I think it might be a formatting issue in my CSV but I'm really not sure. I've saved my CSV file as: datetime, open, high, low, close, volume for each row.

Kismuz commented 6 years ago

@YazzyYaz, At first glance it can be related to fact your file lists date-time entries in time-descending order (most resent time first), while pandas default data.index.get_loc() uses opposite ordering: 20170102 020000;... 20170102 020100;... 20170102 020200;... .... 20170102 021000;

YazzyYaz commented 6 years ago

@Kismuz I tried it that way and I was still getting the same error. What was strange, however, is that it started working when I removed the arg nearest from the .get_loc method. Logging out the adj_timedate gives me an output example like "2017-09-13 06:02:00" so I'm guessing because my adj_timedate is very specific, finding the nearest neighbor of a dataset might fail in this sense? I'm really not sure why it was behaving this way.

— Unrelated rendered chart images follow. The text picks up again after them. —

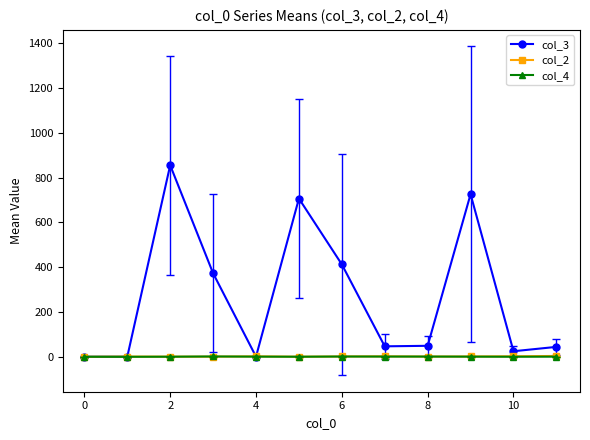

What is the average value of the col_2 series?

2.4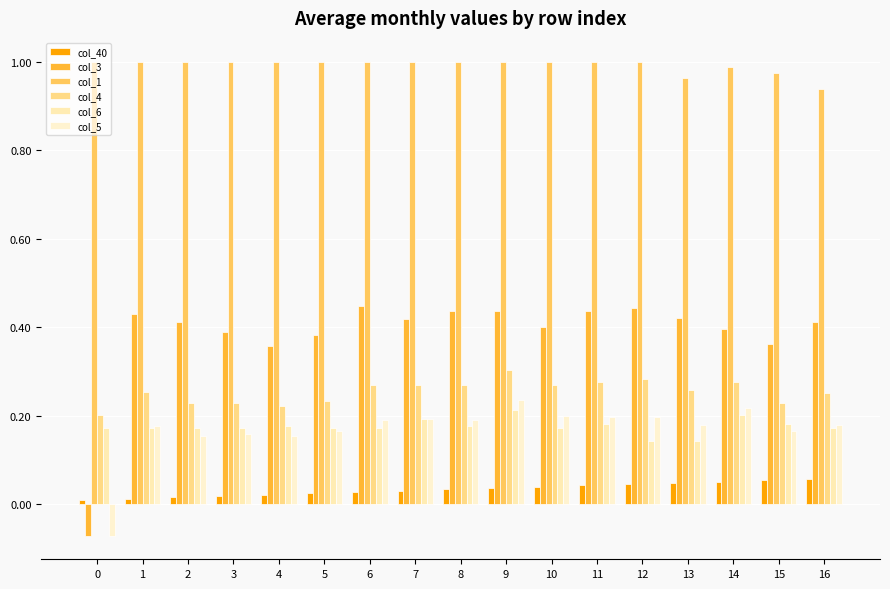

What is the approximate value of col_5 at 13?

0.2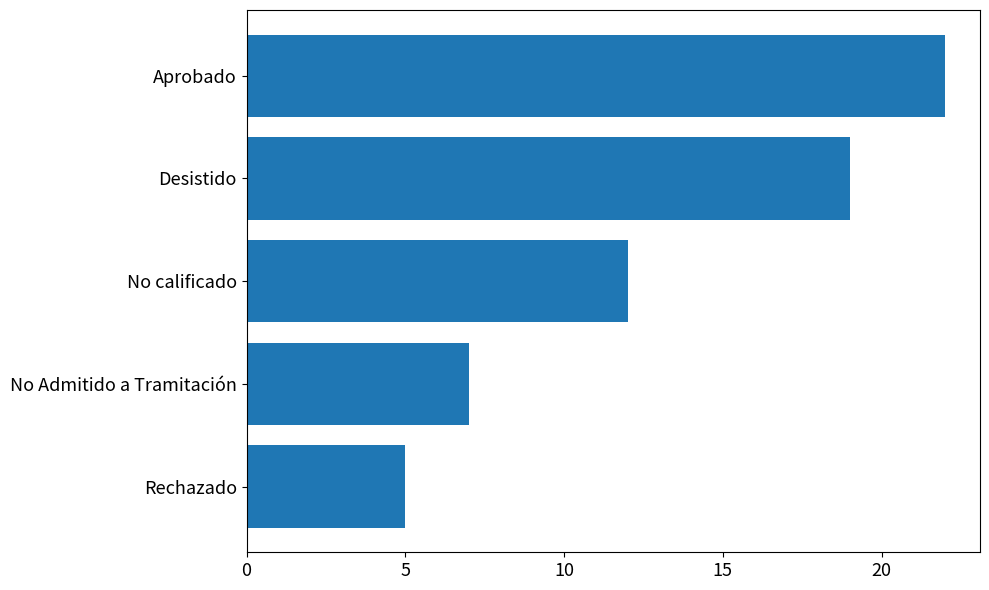

Reading bottom to top, list all the values displayed in this chart.

5	7	12	19	22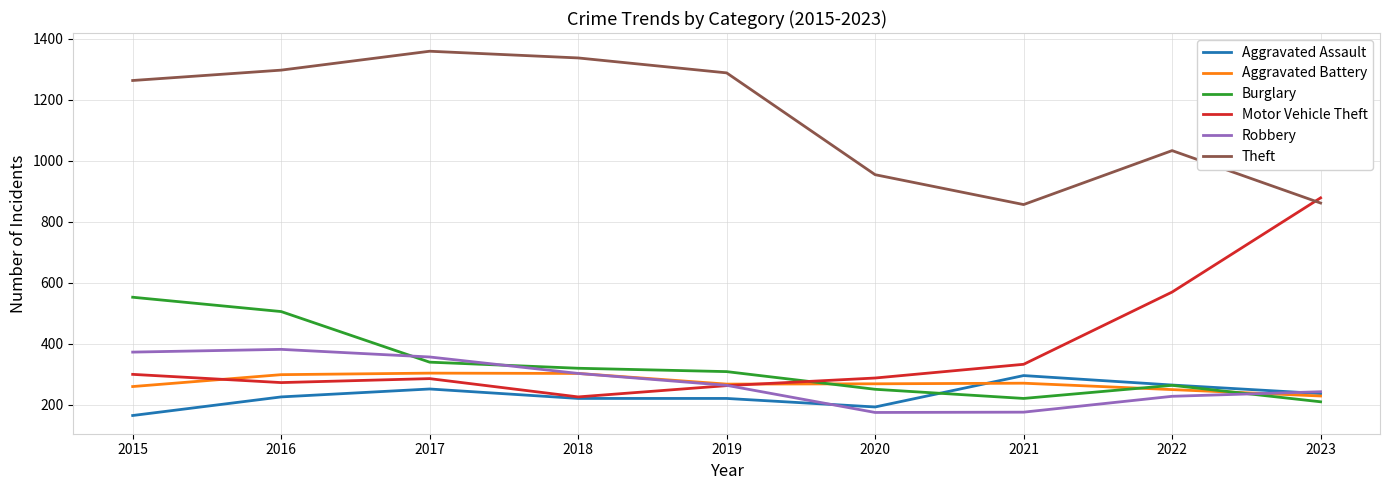

Is it true that Robbery equals 356 at 2017?

True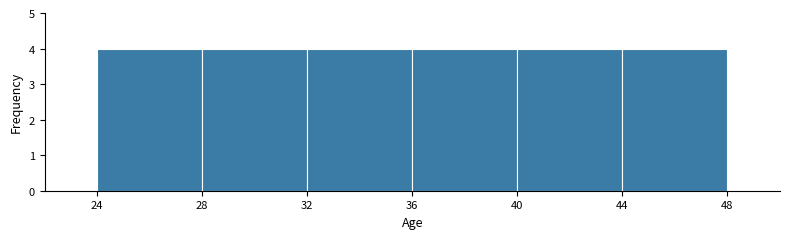

How tall is the bar that spans 40 to 44 on the x-axis? The values are not printed on the chart, so give them approximately, as read against the axis.

4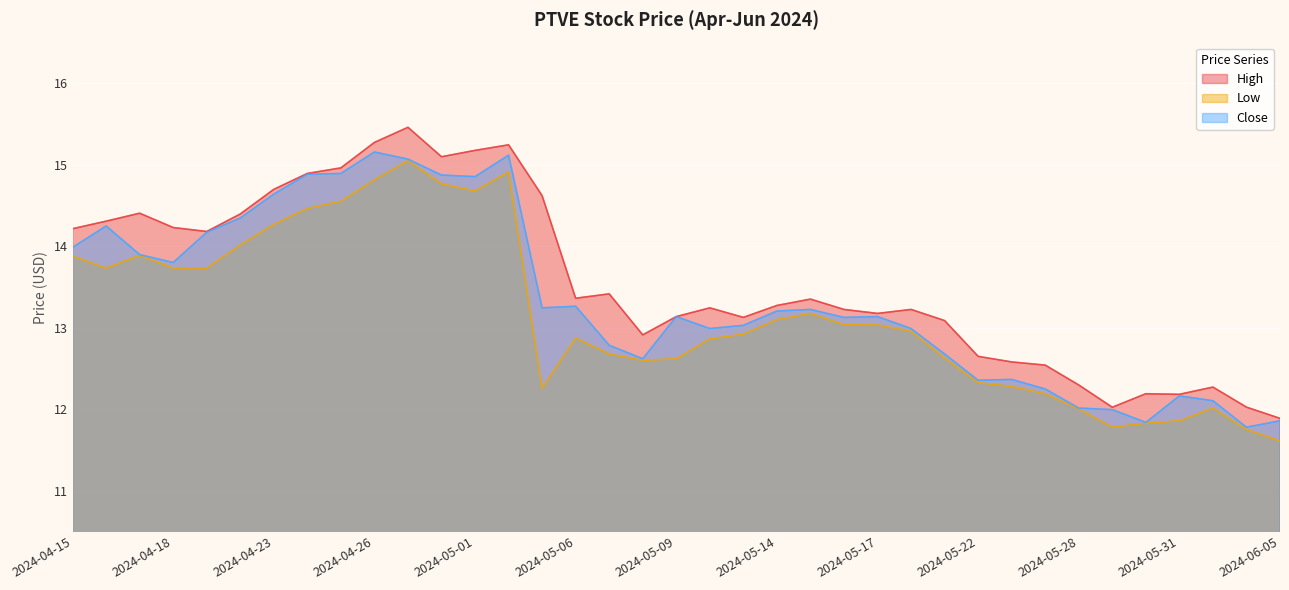

What position from the right is 2024-04-15?

37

I've attached a WeTransfer link in case you'd like to check out the dataset (It's been modified to the correct time-ascending order you pointed out): https://we.tl/Ewks40JBXL

Kismuz commented 6 years ago

@YazzyYaz, Your source file contains duplicate date_time indexes, and I haven't included any checks to brush it out. Easy to see using version of BTgym you currently downloaded:

from btgym import BTgymEnv, BTgymDataset

MyDataset = BTgymDataset(
    #filename=filename='./data/dat_ASCCII_BTCUSD_M1_1.csv',  # -- your renamed file
)
MyDataset.read_csv()
print (MyDataset.data.index.get_duplicates())  # -- shows 19 duplicates in your case 

I have included duplicates check-and-remove feature in BTgym, you can upgrade to latest version and proceed with your files. Setting verbose=1 will print out relevant info:

env = BTgymEnv(filename='./data/dat_ASCCII_BTCUSD_M1_1.csv', verbose=1)
env.close()

Thank you for pointing out this issue!

YazzyYaz commented 6 years ago

@Kismuz Thank you, your new code works! I should have checked the duplicates issue more thoroughly, but now it works really fine. Thank you for helping me with this!